Morning Milking in Switzerland

We all build up a collection of homes as we progress through life, but: what if I was to argue that that collection was composed of every space that our body has ever occupied? 

For it is true — all of our waking life we spend in this one body. And wherever we stand, wherever we sit down at a dinner table, wherever we tuck ourselves in, we are still in that body. We exist in those spaces. Even if temporarily, we inhabit those spaces. We become a part of those spaces, and they become a part of us. 

What if I was to argue that our surroundings are always familiar ones — because of the way in which we view them? It does not matter at what we may be looking — we always see through our own eyes. We interpret a frame colored by our own lives, our own experience, our own pasts and our own souls. … The view is through a lens distinct to us. 

I have passed through many different places. A collection of hostel bunk beds, attic rooms, mattresses and dirt-ground under starry skies gathers in my memories. I think of them all as my homes, because, however temporarily, I inhabited these spaces. I was of myself, within them. Even the roads in-between — the seat on the train, the road under my sneakers, the view from the window of the bus — become a part of the collection. My existence within them is fleeting, yes, but there you have the punch line: It is the continuous line of all of these various settings that composes the overarching setting of home. We reside permanently on whatever trajectory it is that we are following through life. It remains our home no matter how the physical surroundings manifest.

I only found home when I left it. I set out to make the world larger — and it only became all the smaller. The world became smaller … and my home became larger. My self-existence expanded with, and into, each new location. It was such freeing growth. I was not tied to anyone or anyplace but myself and what was coming next. I came to see that there is something to be made of everything; I came to see, then, that everything is what you make of it.

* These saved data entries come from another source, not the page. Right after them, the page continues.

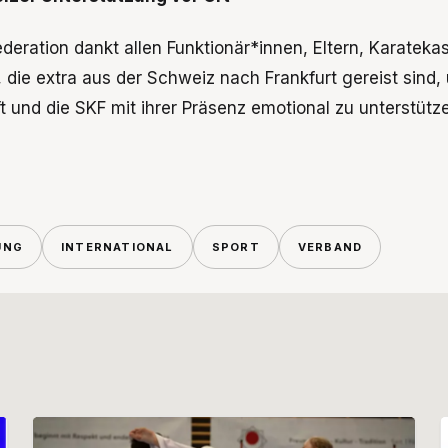
deration dankt allen Funktionär*innen, Eltern, Karateka
 die extra aus der Schweiz nach Frankfurt gereist sind,
 und die SKF mit ihrer Präsenz emotional zu unterstütz
UNG
INTERNATIONAL
SPORT
VERBAND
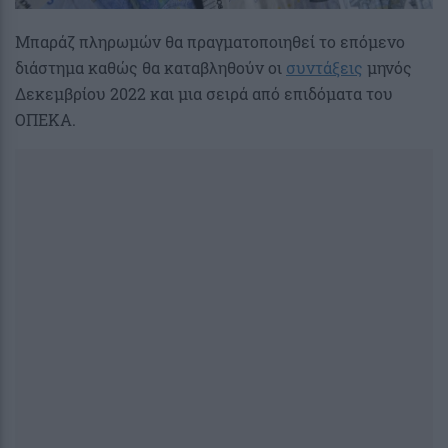
Μπαράζ πληρωμών θα πραγματοποιηθεί το επόμενο
διάστημα καθώς θα καταβληθούν οι
συντάξεις
μηνός
Δεκεμβρίου 2022 και μια σειρά από επιδόματα του
ΟΠΕΚΑ.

What if I was to argue that, in opening our eyes to this possibility, the eyes are turned not only farther outward but also more greatly inward. When we are at home within ourselves, we better understand our relative positioning in the space around us. And when this is the case, we are best able to draw the most from that space.

And so I came home from Europe to the same sensation as I had stepping out the doors of the train station in Zagreb, Croatia, in the dark, silent cocoon of early morning. The same light appears in my eyes when I say “hello” to my sister as when I shook hands for the first time with a woman in Sweden who was to become a very good friend of mine. And I stepped back onto the Dartmouth campus after two and a half years with the same anticipation as was with me when I would step into the barn for the morning milking in Switzerland.